Тем временем Самойлов уже подводил Элизу к входной двери, можно сказать, силой тащил под руку.
– Я сама, сама, – старалась освободиться Элиза. – Как вы разнервничались, теперь я точно уверена – восемнадцатый!
Вероятно, чтобы убедиться, что Элиза не затаилась в подъезде и не станет ночью вскрывать дверь его квартиры и красть заветную чашечку, Самойлов проводил их во двор. Он бережно пожал ладошку Леры и при этом серьезно заметил:
– Надеюсь, что ты забудешь постепенно и безболезненно все, что узнала в моей квартире. Скажу честно, еще я надеюсь больше с тобой не встречаться.
– У вас все выключено, а счетчик крутится, – ответила на это Лера.
– Безобразие, – выпустил руку девочки следователь, ища в лице ее насмешку. – Холодильник всегда включен, – сам не понимая зачем, стал он объяснять.
– Он тогда отключился, я проверяла, – уверенно заявила Лера. – Я осмотрела все розетки. Если родители не захотят искать Антошу, вы мне поможете?
– Нет, – твердо ответил Самойлов. – Ты несовершеннолетняя, но очень уверенная в себе особа. Я старый человек, я хочу покоя.
– Поэтому вы не хотите больше со мной встречаться? – прищурилась Лера.
– Я тебя стесняюсь, – решил свести все к шутке следователь. – Ты заходила в мою неприбранную спальню, а туда последние десять лет не заходила ни одна женщина.
– Ерунда, – ответила на это Лера. – Больше всего мне понравилась кладовка.

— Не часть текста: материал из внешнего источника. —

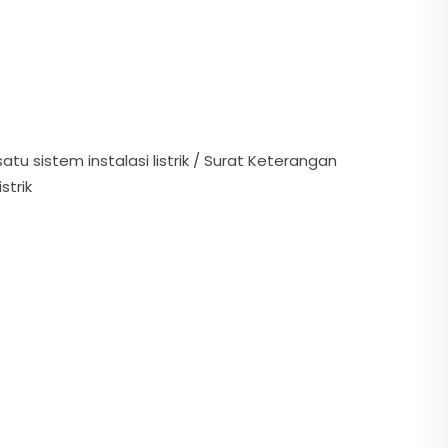
u sistem instalasi listrik / Surat Keterangan
strik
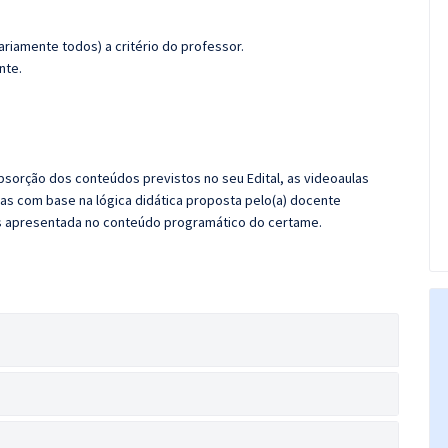
riamente todos) a critério do professor.
nte.
sorção dos conteúdos previstos no seu Edital, as videoaulas
as com base na lógica didática proposta pelo(a) docente
s apresentada no conteúdo programático do certame.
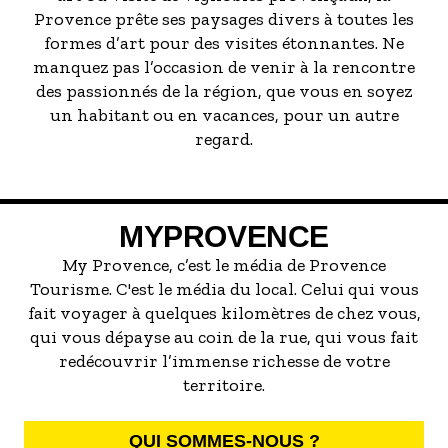
Provence prête ses paysages divers à toutes les
formes d’art pour des visites étonnantes. Ne
manquez pas l’occasion de venir à la rencontre
des passionnés de la région, que vous en soyez
un habitant ou en vacances, pour un autre
regard.
MYPROVENCE
My Provence, c’est le média de Provence
Tourisme. C'est le média du local. Celui qui vous
fait voyager à quelques kilomètres de chez vous,
qui vous dépayse au coin de la rue, qui vous fait
redécouvrir l’immense richesse de votre
territoire.
QUI SOMMES-NOUS ?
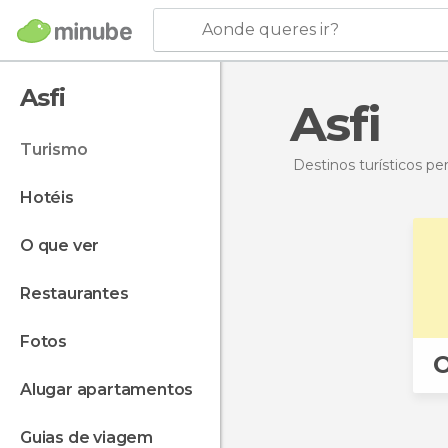
Aonde queres ir?
Asfi
Asfi
turismo
Destinos turísticos p
hotéis
o que ver
restaurantes
fotos
O
alugar apartamentos
guias de viagem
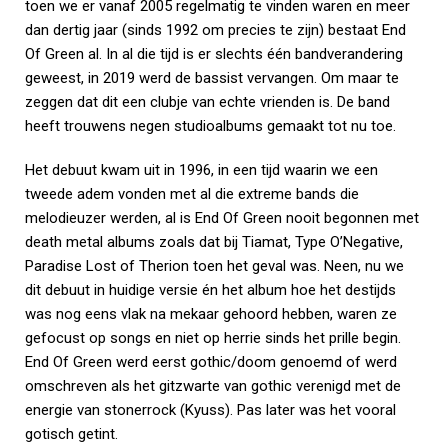
toen we er vanaf 2005 regelmatig te vinden waren en meer
dan dertig jaar (sinds 1992 om precies te zijn) bestaat End
Of Green al. In al die tijd is er slechts één bandverandering
geweest, in 2019 werd de bassist vervangen. Om maar te
zeggen dat dit een clubje van echte vrienden is. De band
heeft trouwens negen studioalbums gemaakt tot nu toe.
Het debuut kwam uit in 1996, in een tijd waarin we een
tweede adem vonden met al die extreme bands die
melodieuzer werden, al is End Of Green nooit begonnen met
death metal albums zoals dat bij Tiamat, Type O’Negative,
Paradise Lost of Therion toen het geval was. Neen, nu we
dit debuut in huidige versie én het album hoe het destijds
was nog eens vlak na mekaar gehoord hebben, waren ze
gefocust op songs en niet op herrie sinds het prille begin.
End Of Green werd eerst gothic/doom genoemd of werd
omschreven als het gitzwarte van gothic verenigd met de
energie van stonerrock (Kyuss). Pas later was het vooral
gotisch getint.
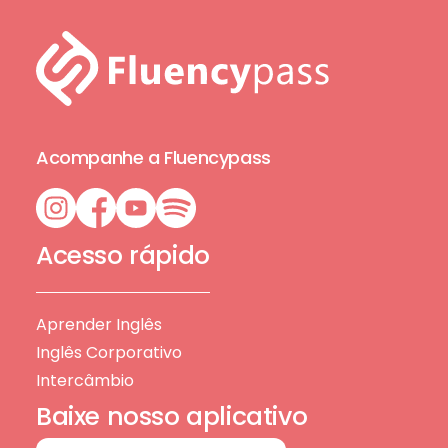
Acompanhe a Fluencypass
Acesso rápido
Aprender Inglês
Inglês Corporativo
Intercâmbio
Baixe nosso aplicativo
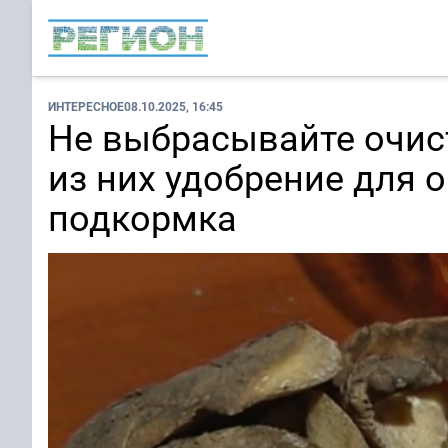
ИНТЕРЕСНОЕ
08.10.2025, 16:45
Не выбрасывайте очис
из них удобрение для 
подкормка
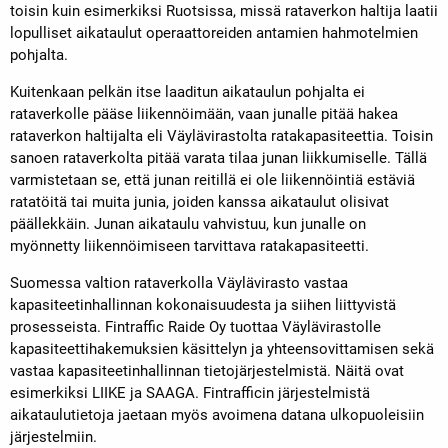
toisin kuin esimerkiksi Ruotsissa, missä rataverkon haltija laatii
lopulliset aikataulut operaattoreiden antamien hahmotelmien
pohjalta.
Kuitenkaan pelkän itse laaditun aikataulun pohjalta ei
rataverkolle pääse liikennöimään, vaan junalle pitää hakea
rataverkon haltijalta eli Väylävirastolta ratakapasiteettia. Toisin
sanoen rataverkolta pitää varata tilaa junan liikkumiselle. Tällä
varmistetaan se, että junan reitillä ei ole liikennöintiä estäviä
ratatöitä tai muita junia, joiden kanssa aikataulut olisivat
päällekkäin. Junan aikataulu vahvistuu, kun junalle on
myönnetty liikennöimiseen tarvittava ratakapasiteetti.
Suomessa valtion rataverkolla Väylävirasto vastaa
kapasiteetinhallinnan kokonaisuudesta ja siihen liittyvistä
prosesseista. Fintraffic Raide Oy tuottaa Väylävirastolle
kapasiteettihakemuksien käsittelyn ja yhteensovittamisen sekä
vastaa kapasiteetinhallinnan tietojärjestelmistä. Näitä ovat
esimerkiksi LIIKE ja SAAGA. Fintrafficin järjestelmistä
aikataulutietoja jaetaan myös avoimena datana ulkopuoleisiin
järjestelmiin.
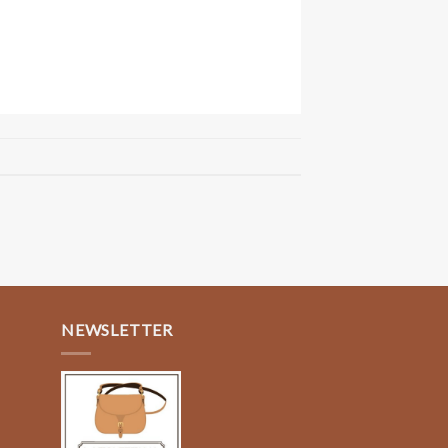
NEWSLETTER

В ней пахнет французскими духами.
– Исключено, – удержал улыбку Самойлов.
– Пахнет, пахнет! – уверяла девочка, когда ее уводили Маруся и Элиза – под руки с двух сторон. – Духи «Ля Фоли», в переводе – безумие, Элиза, скажи, что это очень дорогие духи!
Наваждение
Для следователя Самойлова это дело закончилось через три дня. Супруги Капустины, сияя счастливыми глазами, пришли в управление и принесли объяснительную, в которой они в подробностях описывали свое «конгруэнтное отношение к желанию биологического отца жить со своим сыном». Самойлов не понял, что означает в данном контексте понятие «конгруэнтность», но Капустины небрежно отмахнулись, уверив следователя, что людям некоторых профессий, а особенно таких, в основе которых лежит исторически устоявшийся принцип вершения судеб, разрешается многое не понимать и даже не тратить на это силы, так необходимые для установления порядка в обществе.
Стараясь не проявлять раздражения, Самойлов предложил Капустиным в его присутствии просто взять ручку и написать на листке бумаги несколько предложений. Что Антон Капустин нашелся и они, родители, не имеют никаких претензий к его скоропалительному отъезду в Германию с биологическим отцом.